----- Data shown -----
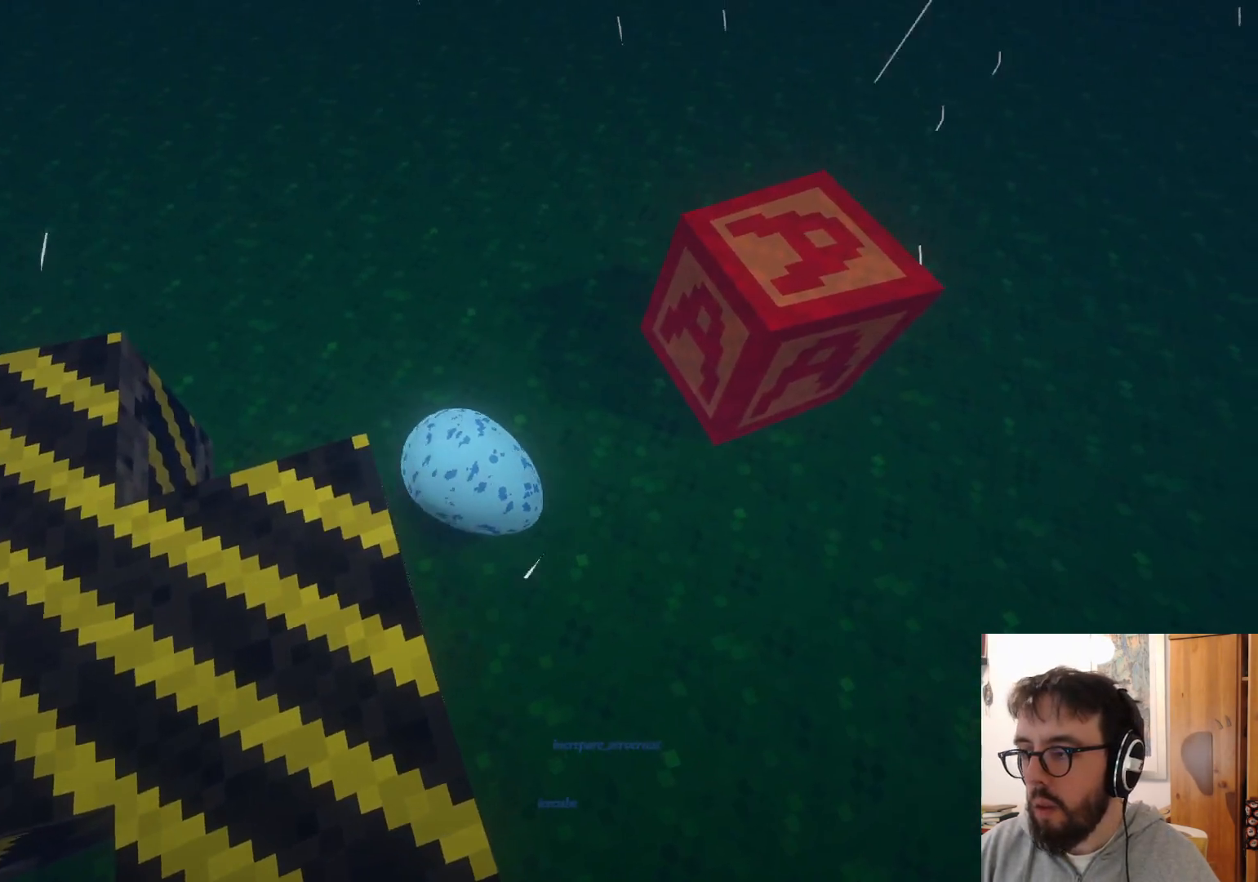
Gameplay with a controller (Xbox layout); each line is a JSON object with the inputs held at the frame after it. "events" lists button and stick changes between this image and that frame as [ms after this image, input, new state], when the widget could be followed in between. Not read: L3 R3 X.
{"buttons": [], "left_stick": "center", "right_stick": "center", "events": [[67, "R2", "down"], [117, "R2", "up"]]}
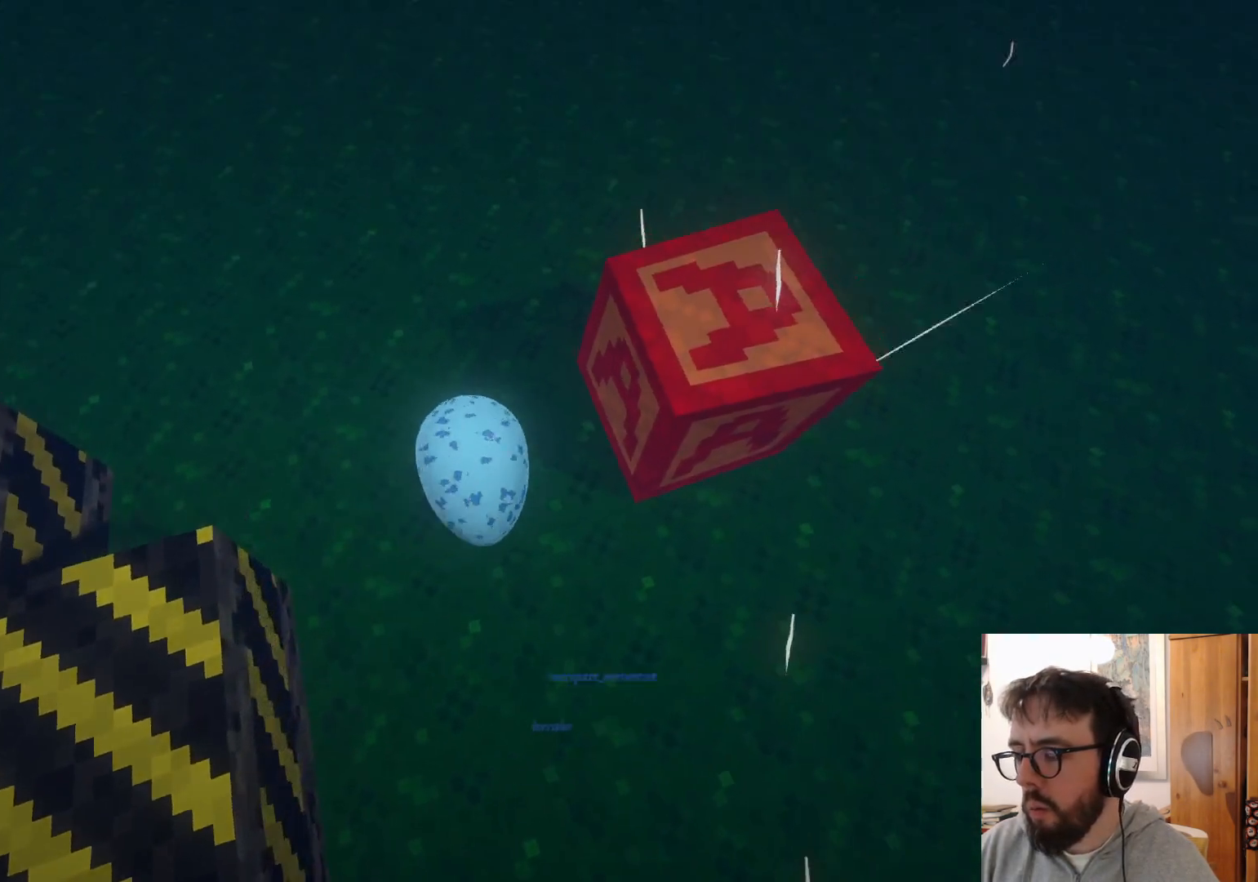
{"buttons": [], "left_stick": "center", "right_stick": "center", "events": [[117, "R2", "down"], [200, "R2", "up"]]}
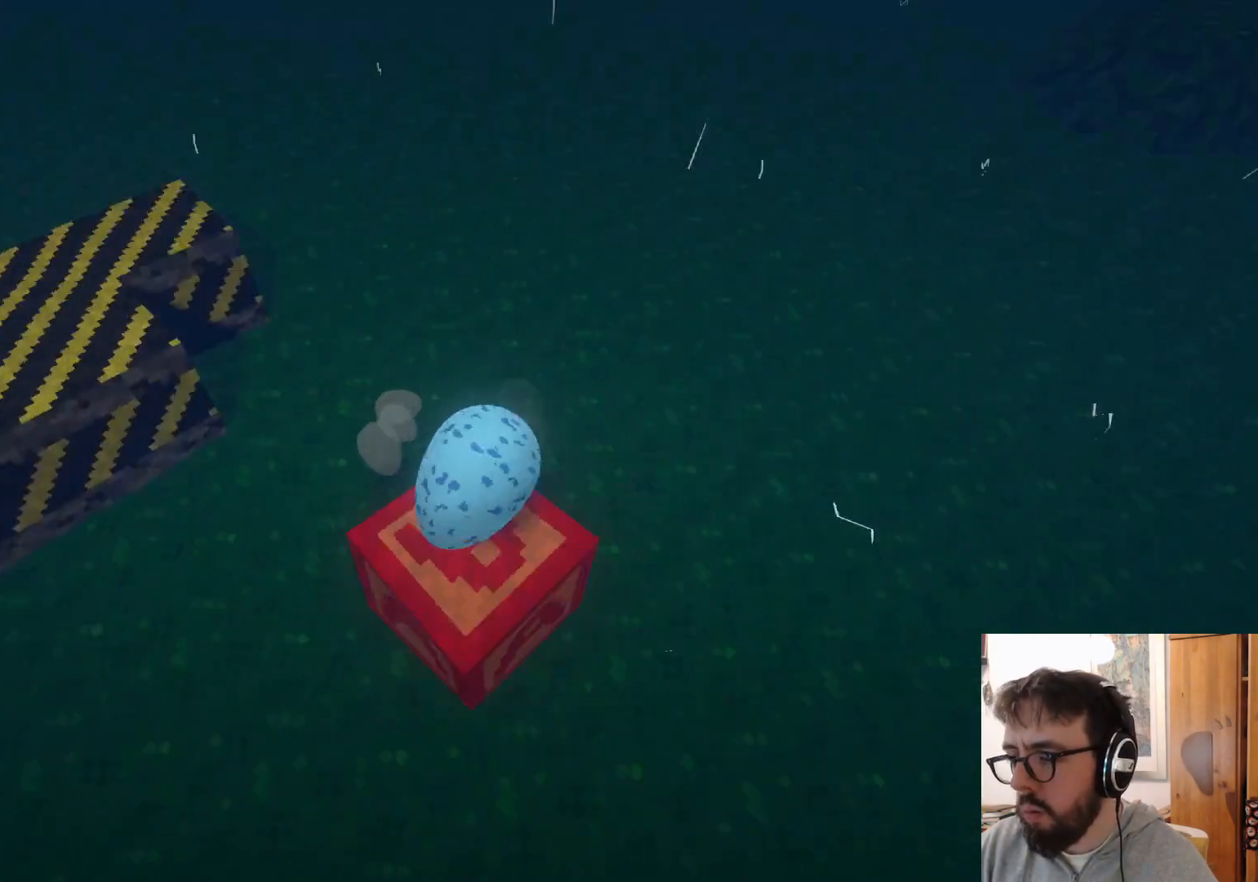
{"buttons": [], "left_stick": "center", "right_stick": "center", "events": []}
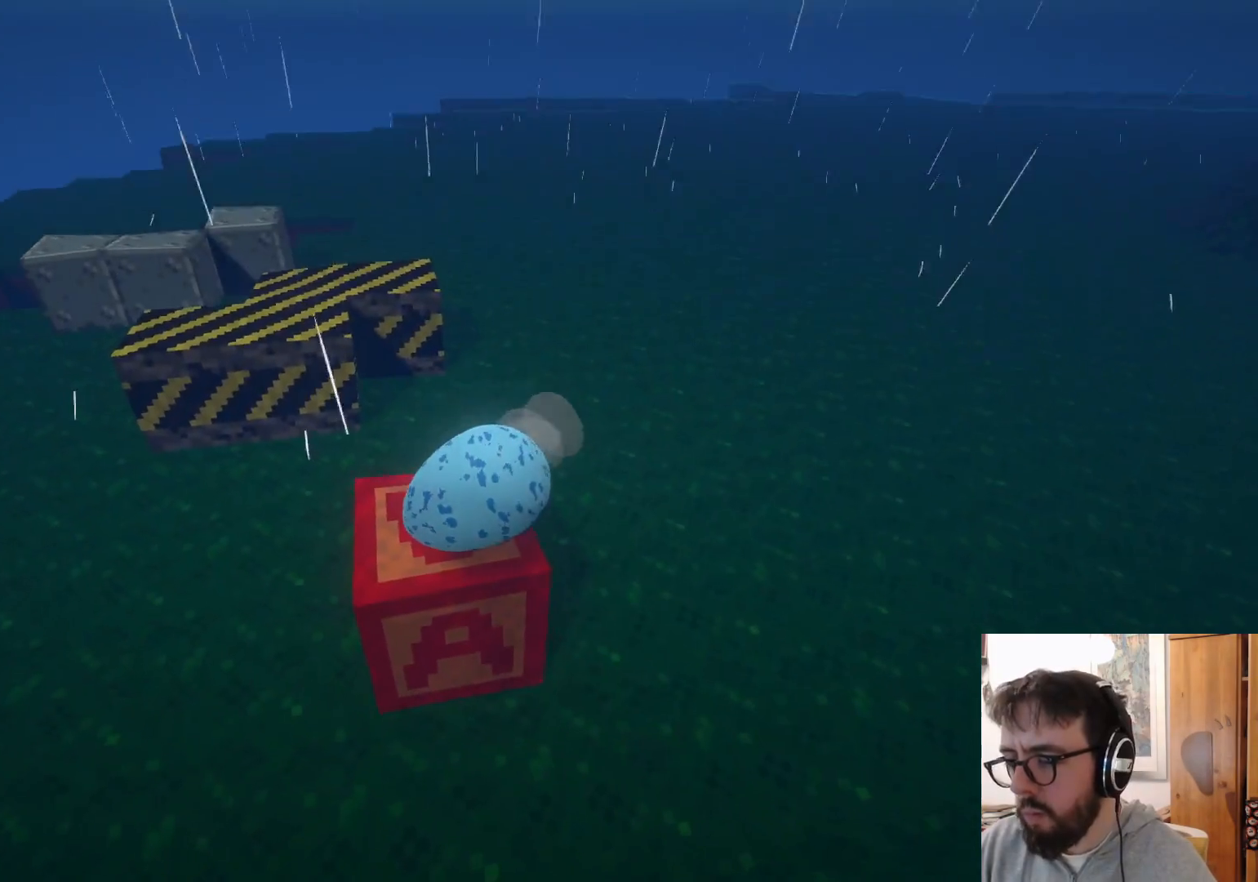
{"buttons": [], "left_stick": "center", "right_stick": "center", "events": []}
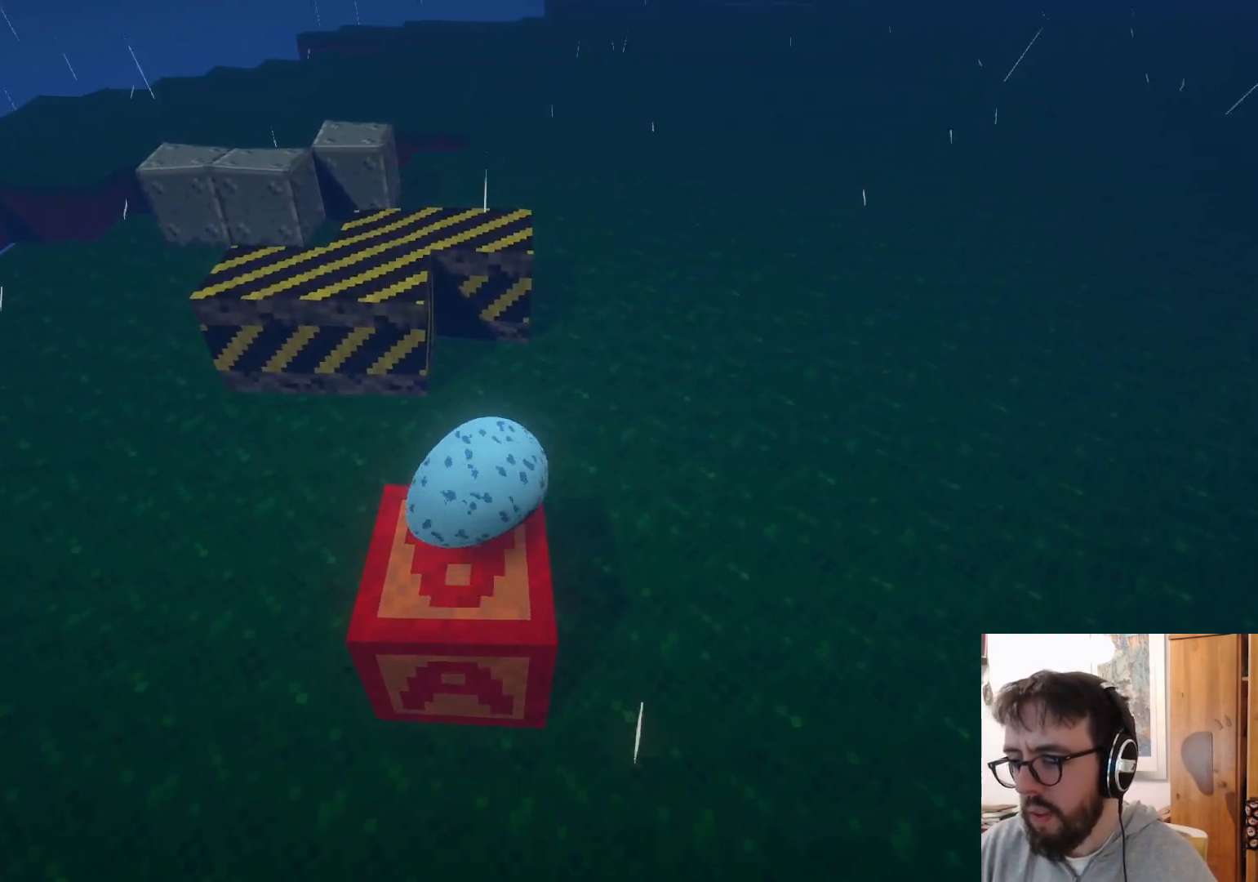
{"buttons": [], "left_stick": "center", "right_stick": "center", "events": []}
-----
Please give all of the data again, exact and free of pictures.

Gameplay with a controller (Xbox layout); each line is a JSON object with the inputs held at the frame after it. "events" lists button and stick changes between this image and that frame as [ms after this image, input, new state], when the widget could be followed in between. Not read: L3 R3 X.
{"buttons": [], "left_stick": "center", "right_stick": "center", "events": [[67, "R2", "down"], [117, "R2", "up"]]}
{"buttons": [], "left_stick": "center", "right_stick": "center", "events": [[117, "R2", "down"], [200, "R2", "up"]]}
{"buttons": [], "left_stick": "center", "right_stick": "center", "events": []}
{"buttons": [], "left_stick": "center", "right_stick": "center", "events": []}
{"buttons": [], "left_stick": "center", "right_stick": "center", "events": []}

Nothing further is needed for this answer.